╭─ TEXT PROVIDED
= Pallagrello nero =

Variety of grape

Pallagrello nero is a red Italian wine grape variety that is grown in Campania. The grape has a long history in the region and, like the similarly named Pallagrello bianco, was one of the varieties planted in 1775 by architect and engineer Luigi Vanvitelli in the fan-shaped Vigna del Ventaglio vineyard created for the royal palace of King Ferdinand I of the Two Sicilies (Ferdinand IV of Naples) in Caserta. Following the phylloxera epidemic of the mid-19th century and the economic devastation of the World Wars of the early 20th century, plantings of Pallagrello nero declined greatly and the variety was thought to be extinct until it was rediscovered growing in an abandoned Campanian vineyard in the 1990s.
╰─
╭─ DATA EXTRACT
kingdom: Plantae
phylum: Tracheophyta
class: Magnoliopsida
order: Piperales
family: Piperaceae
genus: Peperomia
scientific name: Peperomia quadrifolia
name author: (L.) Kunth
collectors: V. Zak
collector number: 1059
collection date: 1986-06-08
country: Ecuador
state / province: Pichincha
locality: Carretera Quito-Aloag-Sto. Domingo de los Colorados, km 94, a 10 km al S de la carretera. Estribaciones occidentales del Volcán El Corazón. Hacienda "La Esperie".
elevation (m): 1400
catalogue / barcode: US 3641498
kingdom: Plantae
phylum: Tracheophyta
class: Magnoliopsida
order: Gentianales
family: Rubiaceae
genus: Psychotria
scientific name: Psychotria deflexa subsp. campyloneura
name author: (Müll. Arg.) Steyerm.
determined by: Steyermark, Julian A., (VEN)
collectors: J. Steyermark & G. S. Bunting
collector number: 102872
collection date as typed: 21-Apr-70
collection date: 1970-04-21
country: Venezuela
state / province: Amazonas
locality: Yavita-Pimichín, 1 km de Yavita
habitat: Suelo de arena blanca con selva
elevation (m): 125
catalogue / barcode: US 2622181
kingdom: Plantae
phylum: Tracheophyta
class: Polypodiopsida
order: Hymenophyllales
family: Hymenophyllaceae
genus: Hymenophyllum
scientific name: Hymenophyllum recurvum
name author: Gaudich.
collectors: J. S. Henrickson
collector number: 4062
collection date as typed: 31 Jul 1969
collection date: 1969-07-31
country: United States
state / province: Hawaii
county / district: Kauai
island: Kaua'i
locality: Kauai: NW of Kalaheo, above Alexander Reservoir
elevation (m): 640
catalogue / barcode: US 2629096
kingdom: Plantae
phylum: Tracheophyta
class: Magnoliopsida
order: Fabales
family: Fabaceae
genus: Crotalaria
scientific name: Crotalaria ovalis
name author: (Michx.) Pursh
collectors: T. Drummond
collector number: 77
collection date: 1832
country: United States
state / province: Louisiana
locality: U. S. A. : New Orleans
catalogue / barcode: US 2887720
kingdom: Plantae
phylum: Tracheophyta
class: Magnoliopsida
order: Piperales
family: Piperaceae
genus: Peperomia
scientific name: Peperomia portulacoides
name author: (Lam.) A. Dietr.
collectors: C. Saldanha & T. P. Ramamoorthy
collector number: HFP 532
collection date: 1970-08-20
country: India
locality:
╰─
* **QUESTIONS TO ANSWER**
1. According to the passage on Pallagrello nero, who planted the variety in 1775 in the Vigna del Ventaglio vineyard?
2. Replace "abandoned" with "deserted" in the passage on Pallagrello nero, giving the part from "Pallagrello nero is" up to and including "in the 1990s.".
3. Carry on the passage about the Pallagrello nero grape, starting after its final sentence.

* **ANSWERS BY ITEM**
1. Architect and engineer Luigi Vanvitelli.

2.
Pallagrello nero is a red Italian wine grape variety that is grown in Campania. The grape has a long history in the region and, like the similarly named Pallagrello bianco, was one of the varieties planted in 1775 by architect and engineer Luigi Vanvitelli in the fan-shaped Vigna del Ventaglio vineyard created for the royal palace of King Ferdinand I of the Two Sicilies (Ferdinand IV of Naples) in Caserta. Following the phylloxera epidemic of the mid-19th century and the economic devastation of the World Wars of the early 20th century, plantings of Pallagrello nero declined greatly and the variety was thought to be extinct until it was rediscovered growing in an deserted Campanian vineyard in the 1990s.

3.
Despite having similar names and both varieties originated in Campania, Pallagrello nero is not a color mutation of the white Campanian wine grape Pallagrello bianco though DNA profiling has not determined yet if the two varieties are closely related. Likewise, despite Pallagrello nero also being known under the synonym of Coda di Volpe nera [sic], DNA analysis has ruled out a relationship with the white Campanian wine grape, Coda di Volpe, which, itself, is also known under the synonym Pallagrello and has similar looking "fox tail-shaped" grape clusters. There is some DNA evidence to suggest that Pallagrello nero maybe related to an old red Campania variety grown in the province of Caserta known as Casavecchia but the exact extent of that relationship is not yet known.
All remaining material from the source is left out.